BEGIN RECORDS FOR THE TASK

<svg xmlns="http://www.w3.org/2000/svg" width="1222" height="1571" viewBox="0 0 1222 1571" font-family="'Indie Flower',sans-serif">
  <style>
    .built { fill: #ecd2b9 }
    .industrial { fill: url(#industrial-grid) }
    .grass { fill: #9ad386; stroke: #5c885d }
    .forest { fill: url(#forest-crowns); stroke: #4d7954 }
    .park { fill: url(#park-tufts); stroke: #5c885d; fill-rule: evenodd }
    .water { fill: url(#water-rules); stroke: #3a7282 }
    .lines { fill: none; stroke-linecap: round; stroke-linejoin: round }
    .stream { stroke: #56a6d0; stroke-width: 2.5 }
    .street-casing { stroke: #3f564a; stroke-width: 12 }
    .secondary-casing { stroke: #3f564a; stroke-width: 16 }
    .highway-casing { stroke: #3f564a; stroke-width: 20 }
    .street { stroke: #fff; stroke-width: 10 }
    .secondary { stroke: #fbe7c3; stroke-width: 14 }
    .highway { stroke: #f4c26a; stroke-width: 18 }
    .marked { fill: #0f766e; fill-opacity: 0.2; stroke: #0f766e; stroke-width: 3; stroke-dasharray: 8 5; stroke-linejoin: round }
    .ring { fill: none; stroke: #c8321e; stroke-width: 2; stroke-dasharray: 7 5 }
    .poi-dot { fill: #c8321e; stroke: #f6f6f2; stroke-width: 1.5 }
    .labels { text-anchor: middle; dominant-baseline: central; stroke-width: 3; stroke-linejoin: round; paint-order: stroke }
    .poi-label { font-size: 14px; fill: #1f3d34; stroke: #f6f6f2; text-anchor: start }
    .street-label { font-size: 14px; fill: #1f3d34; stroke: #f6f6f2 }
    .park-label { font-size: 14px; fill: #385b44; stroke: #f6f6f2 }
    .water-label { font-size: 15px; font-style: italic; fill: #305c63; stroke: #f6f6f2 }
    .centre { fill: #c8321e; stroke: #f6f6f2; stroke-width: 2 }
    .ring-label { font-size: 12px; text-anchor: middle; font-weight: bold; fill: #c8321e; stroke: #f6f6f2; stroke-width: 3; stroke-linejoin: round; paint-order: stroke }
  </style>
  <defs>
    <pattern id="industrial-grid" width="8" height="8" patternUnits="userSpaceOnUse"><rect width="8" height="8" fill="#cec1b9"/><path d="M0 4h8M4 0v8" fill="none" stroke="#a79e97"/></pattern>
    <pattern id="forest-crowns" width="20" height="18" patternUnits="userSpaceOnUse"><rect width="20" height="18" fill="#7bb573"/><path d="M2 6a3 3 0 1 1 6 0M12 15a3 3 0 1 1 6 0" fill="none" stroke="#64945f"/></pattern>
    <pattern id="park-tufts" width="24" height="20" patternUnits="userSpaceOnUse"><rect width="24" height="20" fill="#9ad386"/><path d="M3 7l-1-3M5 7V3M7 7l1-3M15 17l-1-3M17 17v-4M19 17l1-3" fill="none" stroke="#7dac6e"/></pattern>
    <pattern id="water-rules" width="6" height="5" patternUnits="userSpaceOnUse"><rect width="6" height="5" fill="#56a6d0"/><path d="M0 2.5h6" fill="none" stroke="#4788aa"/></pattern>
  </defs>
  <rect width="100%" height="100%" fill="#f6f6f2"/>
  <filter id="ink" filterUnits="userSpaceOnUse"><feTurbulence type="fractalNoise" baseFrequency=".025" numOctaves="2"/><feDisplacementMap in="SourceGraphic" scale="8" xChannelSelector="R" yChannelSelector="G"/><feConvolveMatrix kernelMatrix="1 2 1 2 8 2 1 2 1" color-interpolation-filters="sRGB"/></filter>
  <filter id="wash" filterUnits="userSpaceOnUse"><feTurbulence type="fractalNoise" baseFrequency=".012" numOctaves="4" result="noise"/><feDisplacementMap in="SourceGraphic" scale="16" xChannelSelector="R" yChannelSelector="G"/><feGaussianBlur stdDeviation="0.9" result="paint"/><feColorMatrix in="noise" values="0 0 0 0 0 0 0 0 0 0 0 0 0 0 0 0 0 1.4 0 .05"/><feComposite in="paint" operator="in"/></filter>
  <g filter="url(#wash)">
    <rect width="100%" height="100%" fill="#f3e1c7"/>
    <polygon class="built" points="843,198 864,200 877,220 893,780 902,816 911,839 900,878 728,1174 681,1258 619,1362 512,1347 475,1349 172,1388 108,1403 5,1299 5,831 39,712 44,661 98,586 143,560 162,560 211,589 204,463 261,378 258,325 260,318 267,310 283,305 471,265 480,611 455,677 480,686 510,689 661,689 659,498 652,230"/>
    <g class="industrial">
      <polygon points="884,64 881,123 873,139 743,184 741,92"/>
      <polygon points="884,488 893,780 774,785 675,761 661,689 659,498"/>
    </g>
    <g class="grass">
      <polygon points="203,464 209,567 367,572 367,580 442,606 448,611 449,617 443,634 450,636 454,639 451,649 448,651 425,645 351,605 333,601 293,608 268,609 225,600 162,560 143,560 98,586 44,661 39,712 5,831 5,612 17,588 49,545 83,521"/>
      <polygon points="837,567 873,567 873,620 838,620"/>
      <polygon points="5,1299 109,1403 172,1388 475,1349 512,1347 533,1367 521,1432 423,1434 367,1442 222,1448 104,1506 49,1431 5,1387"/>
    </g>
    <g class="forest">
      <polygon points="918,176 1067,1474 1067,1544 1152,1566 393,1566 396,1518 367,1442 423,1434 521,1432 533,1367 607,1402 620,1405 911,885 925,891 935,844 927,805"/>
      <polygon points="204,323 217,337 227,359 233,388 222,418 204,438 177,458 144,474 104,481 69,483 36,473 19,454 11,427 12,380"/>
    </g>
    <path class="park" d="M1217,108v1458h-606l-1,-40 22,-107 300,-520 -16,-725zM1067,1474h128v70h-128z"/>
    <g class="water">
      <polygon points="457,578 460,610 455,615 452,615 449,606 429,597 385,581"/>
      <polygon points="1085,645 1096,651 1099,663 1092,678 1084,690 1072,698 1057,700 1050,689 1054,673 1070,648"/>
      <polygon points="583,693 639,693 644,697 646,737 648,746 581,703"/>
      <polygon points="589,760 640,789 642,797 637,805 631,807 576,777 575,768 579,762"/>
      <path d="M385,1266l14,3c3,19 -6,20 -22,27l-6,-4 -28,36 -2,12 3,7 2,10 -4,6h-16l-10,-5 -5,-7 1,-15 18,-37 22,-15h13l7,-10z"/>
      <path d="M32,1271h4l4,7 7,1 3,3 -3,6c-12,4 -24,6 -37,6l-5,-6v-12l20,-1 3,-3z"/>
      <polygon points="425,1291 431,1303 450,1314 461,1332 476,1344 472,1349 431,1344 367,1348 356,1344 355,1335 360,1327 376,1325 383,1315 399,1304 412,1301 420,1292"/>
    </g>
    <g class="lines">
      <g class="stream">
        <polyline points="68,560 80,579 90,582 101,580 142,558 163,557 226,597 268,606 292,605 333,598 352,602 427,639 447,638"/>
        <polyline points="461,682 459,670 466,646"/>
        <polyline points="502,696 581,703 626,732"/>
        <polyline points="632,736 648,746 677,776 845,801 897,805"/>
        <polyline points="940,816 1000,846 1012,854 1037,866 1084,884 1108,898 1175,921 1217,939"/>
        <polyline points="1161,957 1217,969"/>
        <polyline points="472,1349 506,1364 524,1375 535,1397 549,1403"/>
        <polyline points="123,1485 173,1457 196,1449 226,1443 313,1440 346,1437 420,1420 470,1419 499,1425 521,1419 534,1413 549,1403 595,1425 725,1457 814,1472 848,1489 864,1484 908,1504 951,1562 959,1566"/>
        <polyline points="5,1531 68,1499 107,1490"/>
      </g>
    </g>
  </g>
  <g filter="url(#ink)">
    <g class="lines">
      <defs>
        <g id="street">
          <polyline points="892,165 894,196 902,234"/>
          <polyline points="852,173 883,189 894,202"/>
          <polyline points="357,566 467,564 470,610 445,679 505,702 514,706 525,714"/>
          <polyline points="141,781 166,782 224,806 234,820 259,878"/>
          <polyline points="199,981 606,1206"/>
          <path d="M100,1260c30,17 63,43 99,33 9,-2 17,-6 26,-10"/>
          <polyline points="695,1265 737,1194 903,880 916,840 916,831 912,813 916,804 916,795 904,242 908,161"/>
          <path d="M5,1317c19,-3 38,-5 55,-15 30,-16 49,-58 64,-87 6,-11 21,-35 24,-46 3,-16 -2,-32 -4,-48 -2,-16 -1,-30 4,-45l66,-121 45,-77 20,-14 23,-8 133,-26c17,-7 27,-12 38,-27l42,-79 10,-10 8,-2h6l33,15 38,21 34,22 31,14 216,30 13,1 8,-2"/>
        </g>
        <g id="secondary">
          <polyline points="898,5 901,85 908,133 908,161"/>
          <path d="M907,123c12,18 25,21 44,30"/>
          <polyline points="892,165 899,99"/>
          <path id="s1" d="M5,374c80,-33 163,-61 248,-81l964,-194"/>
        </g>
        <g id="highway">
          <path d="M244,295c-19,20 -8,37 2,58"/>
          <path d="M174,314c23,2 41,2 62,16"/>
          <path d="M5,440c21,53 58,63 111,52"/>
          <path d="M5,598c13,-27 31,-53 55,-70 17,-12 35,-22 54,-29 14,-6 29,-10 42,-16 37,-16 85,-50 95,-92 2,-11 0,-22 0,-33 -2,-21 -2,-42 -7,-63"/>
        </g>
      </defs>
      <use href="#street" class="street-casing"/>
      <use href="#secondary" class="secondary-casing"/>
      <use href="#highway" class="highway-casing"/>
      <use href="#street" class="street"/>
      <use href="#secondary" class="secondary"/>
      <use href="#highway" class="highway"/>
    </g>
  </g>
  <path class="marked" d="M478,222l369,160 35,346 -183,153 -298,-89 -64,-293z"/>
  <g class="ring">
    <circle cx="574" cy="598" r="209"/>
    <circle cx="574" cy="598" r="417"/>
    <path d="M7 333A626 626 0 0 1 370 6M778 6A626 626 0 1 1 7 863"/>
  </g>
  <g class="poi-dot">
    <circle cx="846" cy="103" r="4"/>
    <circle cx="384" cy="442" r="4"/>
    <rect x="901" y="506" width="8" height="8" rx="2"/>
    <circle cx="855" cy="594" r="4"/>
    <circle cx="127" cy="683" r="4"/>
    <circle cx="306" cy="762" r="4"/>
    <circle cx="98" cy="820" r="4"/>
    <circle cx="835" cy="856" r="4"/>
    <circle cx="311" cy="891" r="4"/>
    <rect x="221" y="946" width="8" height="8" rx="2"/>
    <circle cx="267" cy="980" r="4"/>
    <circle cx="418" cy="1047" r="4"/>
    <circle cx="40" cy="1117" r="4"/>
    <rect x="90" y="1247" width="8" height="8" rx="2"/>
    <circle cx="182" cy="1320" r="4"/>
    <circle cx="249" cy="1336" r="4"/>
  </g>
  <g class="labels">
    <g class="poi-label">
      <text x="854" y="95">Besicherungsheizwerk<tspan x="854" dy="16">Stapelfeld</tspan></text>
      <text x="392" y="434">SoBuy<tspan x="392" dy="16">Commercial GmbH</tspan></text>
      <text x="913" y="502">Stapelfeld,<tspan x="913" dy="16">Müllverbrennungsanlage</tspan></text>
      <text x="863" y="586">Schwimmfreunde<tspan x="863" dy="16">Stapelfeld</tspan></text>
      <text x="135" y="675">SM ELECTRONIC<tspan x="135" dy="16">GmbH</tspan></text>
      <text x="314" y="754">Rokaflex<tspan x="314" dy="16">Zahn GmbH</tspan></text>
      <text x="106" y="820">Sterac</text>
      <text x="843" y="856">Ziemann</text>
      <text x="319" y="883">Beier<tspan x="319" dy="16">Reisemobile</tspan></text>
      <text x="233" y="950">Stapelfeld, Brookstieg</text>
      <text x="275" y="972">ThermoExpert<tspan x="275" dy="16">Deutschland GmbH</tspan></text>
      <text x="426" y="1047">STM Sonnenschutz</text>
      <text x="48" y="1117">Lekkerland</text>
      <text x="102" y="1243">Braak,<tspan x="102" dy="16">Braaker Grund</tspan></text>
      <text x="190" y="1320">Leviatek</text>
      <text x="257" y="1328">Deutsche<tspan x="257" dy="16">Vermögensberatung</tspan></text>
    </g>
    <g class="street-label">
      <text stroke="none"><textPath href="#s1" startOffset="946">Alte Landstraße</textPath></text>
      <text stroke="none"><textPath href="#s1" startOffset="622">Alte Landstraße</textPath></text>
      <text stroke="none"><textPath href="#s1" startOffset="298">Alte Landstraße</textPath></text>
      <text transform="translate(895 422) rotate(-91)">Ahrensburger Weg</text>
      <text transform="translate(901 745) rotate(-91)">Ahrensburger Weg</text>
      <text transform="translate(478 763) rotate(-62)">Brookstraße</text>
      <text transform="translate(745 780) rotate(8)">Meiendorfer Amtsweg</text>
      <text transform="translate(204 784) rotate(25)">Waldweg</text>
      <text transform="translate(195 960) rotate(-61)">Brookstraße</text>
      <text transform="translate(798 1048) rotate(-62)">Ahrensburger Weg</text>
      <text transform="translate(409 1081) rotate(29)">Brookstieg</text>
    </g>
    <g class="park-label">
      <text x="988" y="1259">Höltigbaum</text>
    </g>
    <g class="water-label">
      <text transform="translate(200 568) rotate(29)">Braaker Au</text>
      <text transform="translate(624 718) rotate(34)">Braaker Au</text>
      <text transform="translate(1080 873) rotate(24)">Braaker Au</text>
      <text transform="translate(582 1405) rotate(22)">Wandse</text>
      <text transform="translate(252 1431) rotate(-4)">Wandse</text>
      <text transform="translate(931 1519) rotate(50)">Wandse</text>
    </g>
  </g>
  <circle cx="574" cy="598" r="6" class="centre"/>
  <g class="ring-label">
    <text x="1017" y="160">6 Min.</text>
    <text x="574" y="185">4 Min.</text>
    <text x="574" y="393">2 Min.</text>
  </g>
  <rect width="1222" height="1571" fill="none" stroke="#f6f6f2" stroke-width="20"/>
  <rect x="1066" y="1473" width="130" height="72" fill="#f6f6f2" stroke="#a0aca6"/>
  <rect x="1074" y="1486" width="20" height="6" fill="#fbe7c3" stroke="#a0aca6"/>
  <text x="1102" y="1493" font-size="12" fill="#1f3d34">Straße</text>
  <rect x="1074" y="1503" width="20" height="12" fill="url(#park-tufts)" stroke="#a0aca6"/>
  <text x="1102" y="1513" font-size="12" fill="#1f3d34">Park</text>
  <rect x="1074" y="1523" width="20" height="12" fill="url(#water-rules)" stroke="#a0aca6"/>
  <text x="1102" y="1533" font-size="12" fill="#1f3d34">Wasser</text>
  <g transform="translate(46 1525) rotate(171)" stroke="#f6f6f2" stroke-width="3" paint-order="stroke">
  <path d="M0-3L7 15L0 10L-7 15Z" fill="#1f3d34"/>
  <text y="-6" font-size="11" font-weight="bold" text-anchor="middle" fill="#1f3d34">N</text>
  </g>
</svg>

END RECORDS FOR THE TASK

= AIM OF THE EXERCISE =
Wherever a line above contains "SourceGraphic", copy that line.

= ANSWER =
  <filter id="ink" filterUnits="userSpaceOnUse"><feTurbulence type="fractalNoise" baseFrequency=".025" numOctaves="2"/><feDisplacementMap in="SourceGraphic" scale="8" xChannelSelector="R" yChannelSelector="G"/><feConvolveMatrix kernelMatrix="1 2 1 2 8 2 1 2 1" color-interpolation-filters="sRGB"/></filter>
  <filter id="wash" filterUnits="userSpaceOnUse"><feTurbulence type="fractalNoise" baseFrequency=".012" numOctaves="4" result="noise"/><feDisplacementMap in="SourceGraphic" scale="16" xChannelSelector="R" yChannelSelector="G"/><feGaussianBlur stdDeviation="0.9" result="paint"/><feColorMatrix in="noise" values="0 0 0 0 0 0 0 0 0 0 0 0 0 0 0 0 0 1.4 0 .05"/><feComposite in="paint" operator="in"/></filter>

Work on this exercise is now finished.